At a glance.
- French policy toward Huawei amounts to a "de facto" ban by 2028.
- US will entertain requests for waivers to the requirement that Huawei be excluded from Federal networks by August 13th.
- North Korea's multiplatform attack framework.
- China's cyberoperations against Hong Kong and India.
- Parliament’s Intelligence and Security Committee arouses legislative concerns with its report on Russian cyber operations.
French policy toward Huawei seems less permissive than it had been generally thought to be...
France had earlier this year announced that it intended to permit Huawei equipment into non-critical portions of its telecommunications infrastructure, and that policy was widely seen as a win for Huawei, which appeared to have successfully got the French government over an economic barrel with Huawei's low-cost, good-enough solutions. But not so fast. Reuters reports that this apparently permissive decision in fact amounted to a policy of eliminating Huawei from French infrastructure by 2028, which, while giving Shenzhen a somewhat longer runway than it was allowed by a recent UK decision, amounts to the closing of another major market.
...and US policy might be slightly more flexible.
In the US, August 13th is the deadline by which all Federal agencies and their contractors must have expunged Huawei equipment from their networks and systems. But FCW reports that waivers may be granted at the discretion of the Office of the Director of National Intelligence, but only for good and serious reasons. And any waivers that may be granted won't be permanent: they'll only last for a maximum of two years. Waivers may apparently be submitted up to the August 13th deadline.
North Korean attack framework and the target list associated with it.
Kaspersky researchers have outlined some of North Korea’s evolving cyberattack tools, specifically a multi-platform malware framework the researchers call “MATA.” It includes such components as loaders, orchestrators, and various plug-ins, and it’s capable of hitting Windows, Linux and macOS operating systems. The victims have been for the most part software and IT companies located in Poland, Germany, Turkey, South Korea, Japan and India.
The framework isn’t entirely new, having emerged over the past two years, but it has shown itself to be readily adaptable to changing conditions surrounding its target sets.
Recent targets of Chinese government cyberattacks.
Security firm Malwarebytes presents evidence that a Chinese APT is indeed responsible for deploying MgBot malware against targets in India and Hong Kong. Beijing’s beef with both places is clear. It’s in the process of re-engorging the formerly semi-autonomous city of Hong Kong, and doing so requires the identification, monitoring, and suppression of dissent. And, while much recent news has focused on bilateral tensions between China and the US, China’s relations with India are if anything arguably worse.

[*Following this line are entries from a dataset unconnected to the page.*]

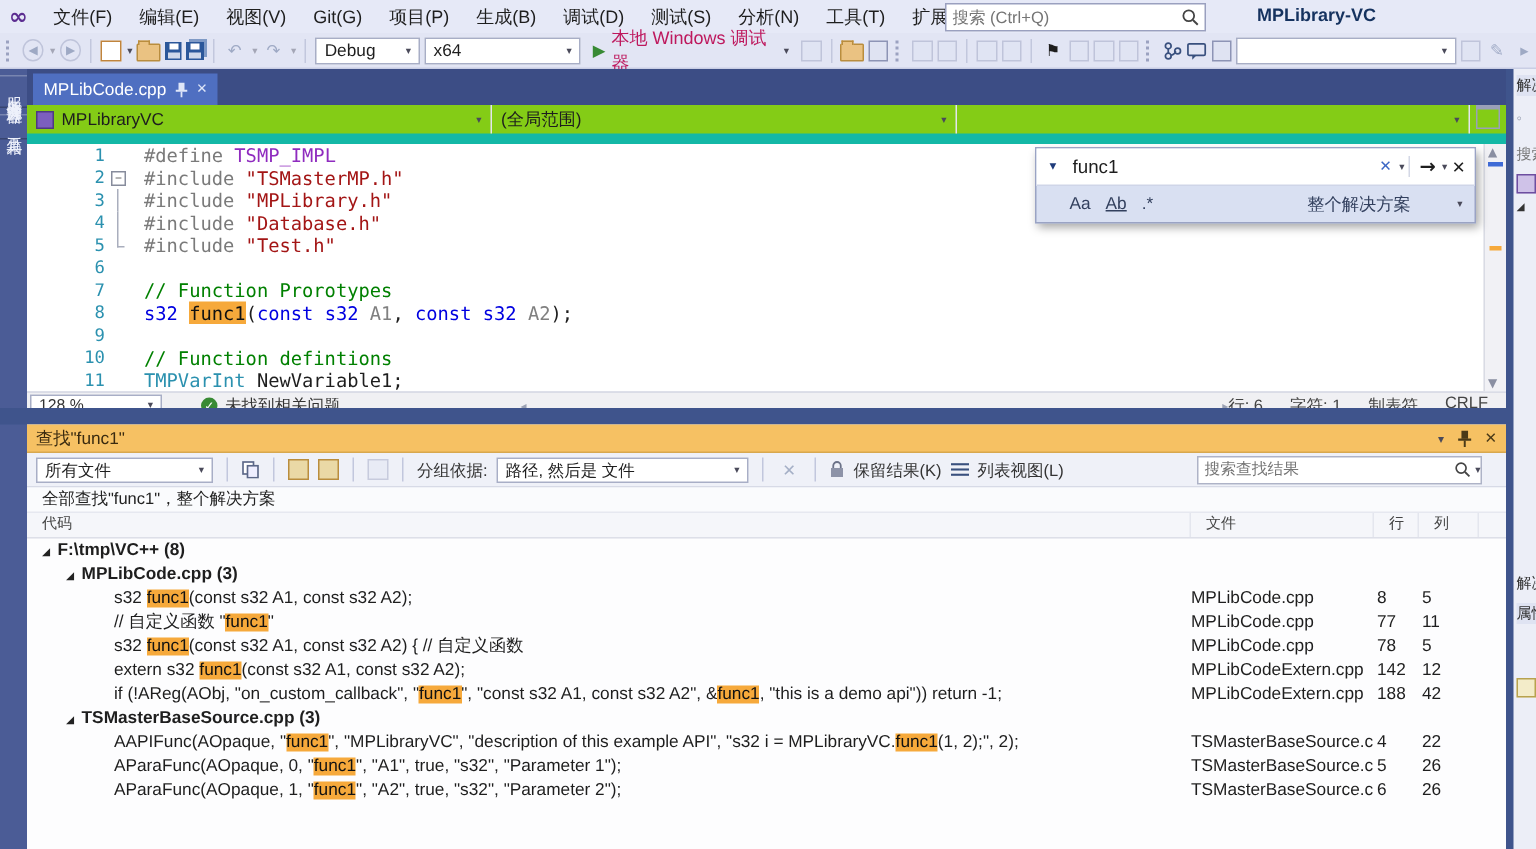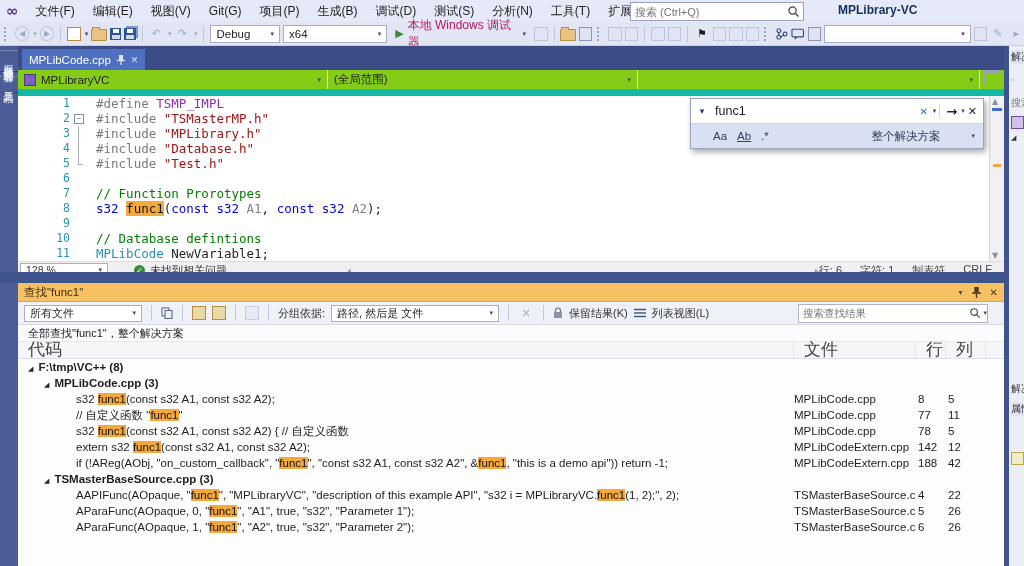--- a/index.html
+++ b/index.html
@@ -304,7 +304,7 @@
           <div class="cl">
             <span class="ln">10</span>
             <span class="fold"></span>
-            <span class="code"><span class="tk-com">// Database defintions</span></span>
+            <span class="code"><span class="tk-com">// Function defintions</span></span>
           </div>
           <div class="cl">
             <span class="ln">11</span>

Pre-summer break fireworks in the House of Commons over its Russia report.
As Parliament met for the final time before its summer break, ABC News reports that MPs argued over whether Her Majesty's Government had done enough to counter the threat of Russian hacking outlined in the report Parliament’s Intelligence and Security Committee just rendered. The findings themselves do not appear to be controversial. Rather, the furor was over whether the Government has been taking proper steps to protect the UK against the Russian threat.